Fortunately, Brain was too young to be summoned for National Service and so he took over the company from his father. He continued in his chosen profession until his retirement in 2012 – another fantastic achievement showing his dedication and commitment.
In his leisure time he became a member of Cartmel Football Club for 15 years, despite being in his words: “Not much of a footballer”. He became chairman for a period of eight years and saw the club grow from having to scratch around for players to being highly successful with 60 to 70 participants in a number of teams.
For 15 years he was a keen member of the Grange Rifle Club stationed in the basement of the Cumbria Grand Hotel. He had a good eye for a shot and soon began shooting for Lancashire. In later years, he became interested in ornithology and with his shooting eye now trained to look at a different target, Brian became interested in photography and nature. In fact, he has taken some rather stunning photographs, one of which is of a bittern. This particular photograph is even more significant as the featured bittern broke the record for longevity. Apparently it was identified from the tag as being 11 years 356 days since it was first ringed!
Brian began his Masonic journey in 1971 and after a steady progression through the offices, became master of his lodge in 1980 and continued to make such progress that led him to become treasurer of the lodge. Not one for sitting back, Brian was also the treasurer of the AJB Social Club and with the help of other committee members, succeeded in moving the club from a deficit to a sustainable profit.

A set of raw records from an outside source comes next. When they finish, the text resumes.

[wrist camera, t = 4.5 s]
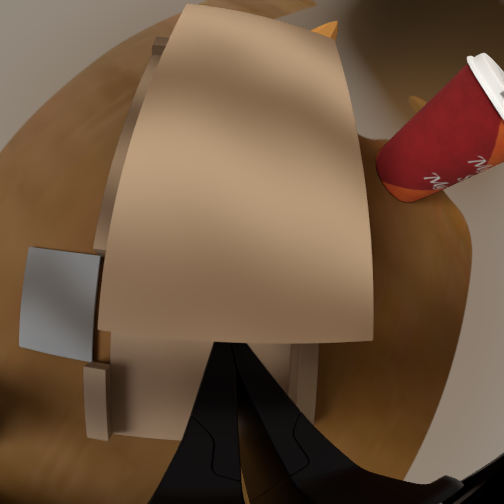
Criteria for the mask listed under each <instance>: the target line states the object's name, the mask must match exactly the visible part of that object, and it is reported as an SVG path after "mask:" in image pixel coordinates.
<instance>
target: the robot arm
mask: <svg viewBox="0 0 504 504" xmlns="http://www.w3.org/2000/svg"><path fill="white" fill-rule="evenodd" d="M241 469H242V473H243V478H244V482H245V486H246V490H247V494H248V498H249V502H250V504H504V453H503V454H501V455H500V456H499V457H497V458H496V459H494V460H493V461H491V462H490V463H488V464H487V465H485V466H484V467H482V468H481V469H480V470H478V471H476V472H475V473H473V474H472V475H470V476H468V477H466V478H465V479H463V480H461V481H459V480H457V479H455V478H452V477H449V476H443V477H441V478H439V479H438V480H436V481H434V482H432V483H430V484H415V483H411V482H406V481H402V480H398V479H394V478H390V477H386V476H383V475H379V474H376V473H372V472H369V471H367V470H365V469H363V468H361V467H359V466H358V465H356V464H355V463H354V462H353V461H351V460H350V459H349V458H348V457H347V456H346V455H344V454H343V453H342V452H341V451H340V450H339V449H338V448H336V447H335V446H334V445H333V444H332V443H331V442H330V441H329V440H328V439H326V438H325V437H324V436H323V435H322V434H321V433H320V432H319V431H318V430H317V429H316V428H315V427H314V425H313V424H312V423H311V422H310V421H309V420H308V419H307V418H306V416H305V415H304V414H303V413H302V412H300V409H299V408H298V407H297V406H296V404H295V403H294V402H293V401H292V400H291V398H290V397H289V396H288V395H287V394H286V392H285V391H284V390H283V389H282V387H281V386H280V385H279V384H278V382H277V381H276V380H275V379H274V377H273V376H272V375H271V374H270V372H269V371H268V370H267V368H266V367H265V366H264V365H263V363H262V362H261V361H260V360H259V358H258V357H257V356H256V354H255V353H254V352H253V350H252V349H251V348H250V347H249V345H248V344H247V343H234V342H213V345H212V348H211V352H210V355H209V358H208V361H207V364H206V367H205V370H204V373H203V376H202V380H201V383H200V386H199V389H198V392H197V395H196V398H195V402H194V405H193V408H192V411H191V414H190V417H189V420H188V423H187V426H186V429H185V432H184V435H183V437H182V440H181V442H180V444H179V446H178V449H177V451H176V453H175V455H174V457H173V459H172V461H171V463H170V464H169V466H168V468H167V470H166V472H165V474H164V476H163V478H162V480H161V482H160V484H159V485H158V487H157V489H156V491H155V492H154V494H153V496H152V497H151V499H150V500H149V502H148V503H147V504H245V501H244V498H243V492H242V483H241V481H242V480H241Z"/></svg>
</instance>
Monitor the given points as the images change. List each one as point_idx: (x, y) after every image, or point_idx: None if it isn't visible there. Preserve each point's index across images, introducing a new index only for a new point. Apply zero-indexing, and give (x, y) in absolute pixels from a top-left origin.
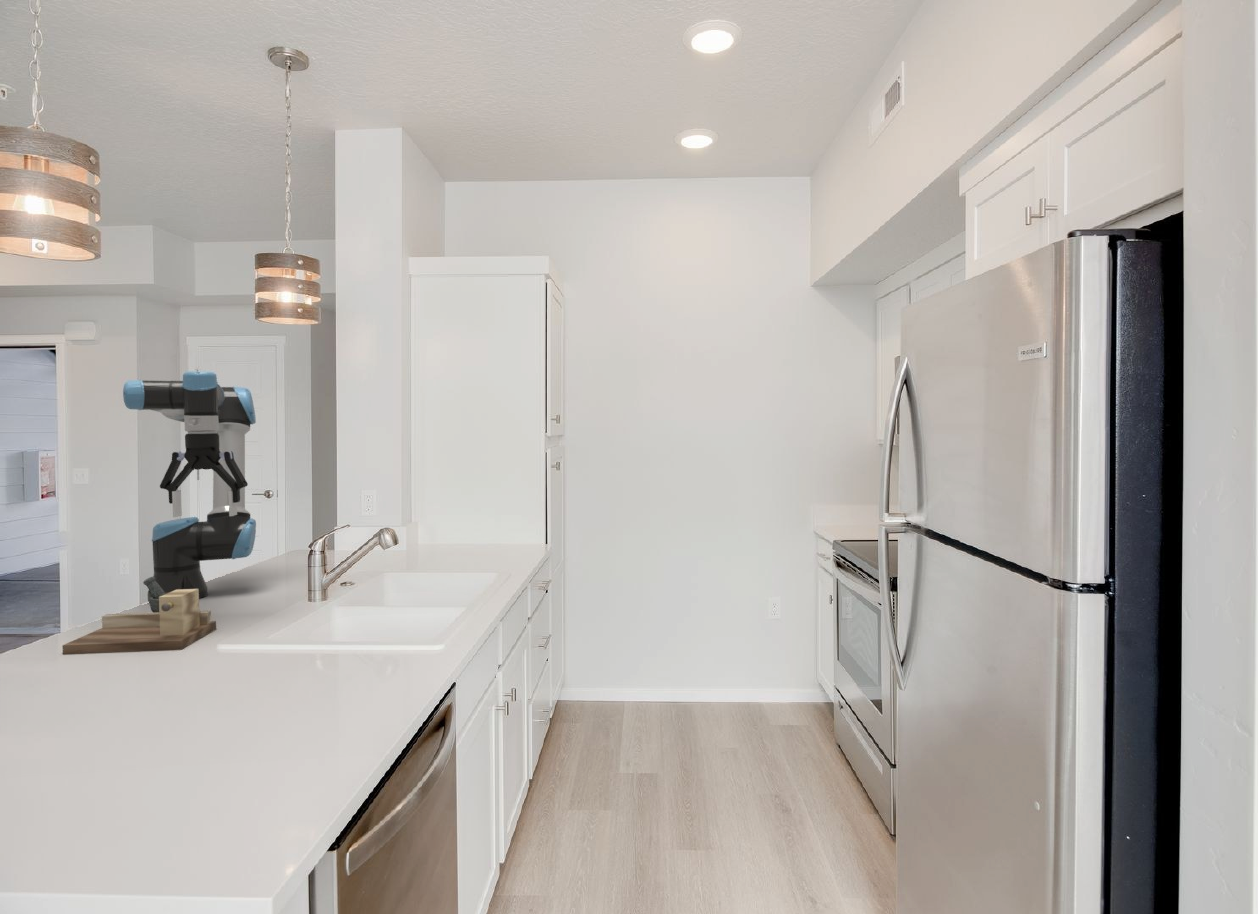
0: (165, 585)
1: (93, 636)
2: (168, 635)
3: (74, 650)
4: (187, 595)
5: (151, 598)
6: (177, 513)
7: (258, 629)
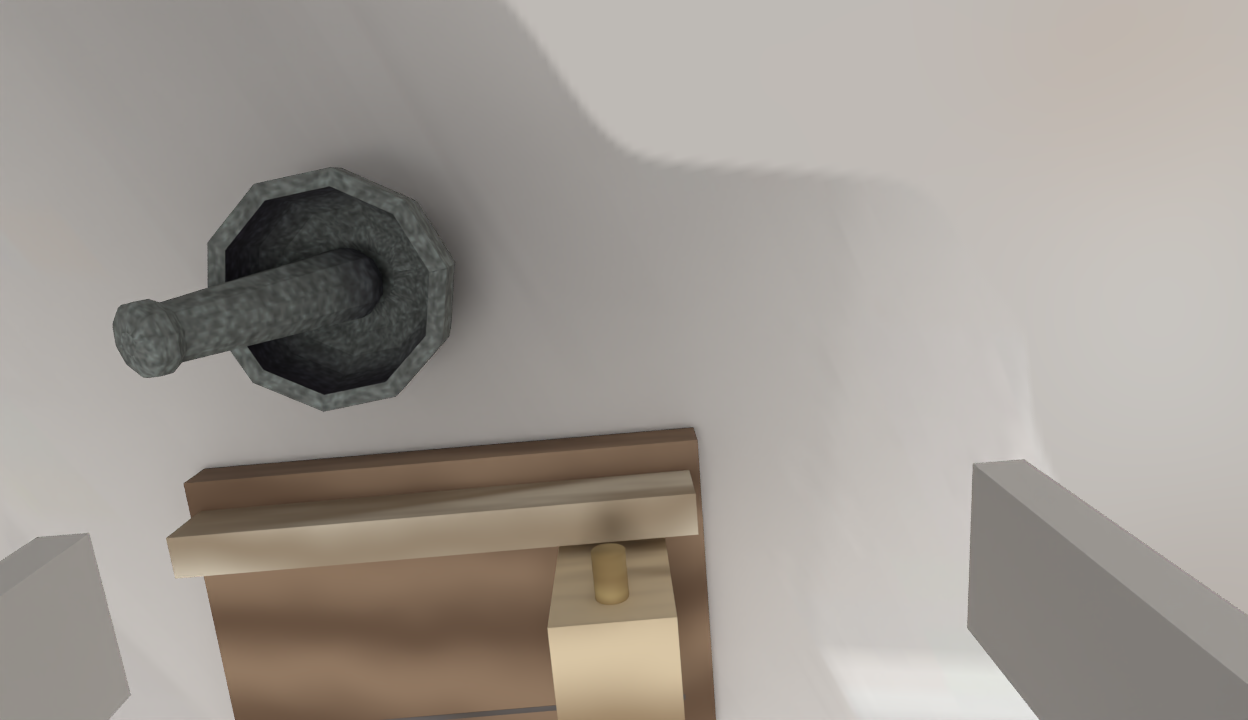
0: None
1: (275, 669)
2: None
3: None
4: None
5: (254, 369)
6: (86, 691)
7: (902, 443)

Known as an excellent stand-in for absent officers when unable to attend, perhaps Brian is best known for his acting role of ‘pie cutter’!
Within the Province of West Lancashire, Brian has been acknowledged for his outstanding contribution to Masonry and promoted to the very high rank of Past Provincial Junior Grand Warden. The Provincial Grand Master Tony Harrison sent his personal greetings and congratulations on Brian’s milestone in achieving 50 years of service. Philip asked the group chairman Peter Schofield to read out the certificate to Brian and all those present.
Philip brought the relaxed evening sharply into ‘focus’ as he thanked Brian for his work over the last 50 years and wished him good health and continued happiness in all he does in the future.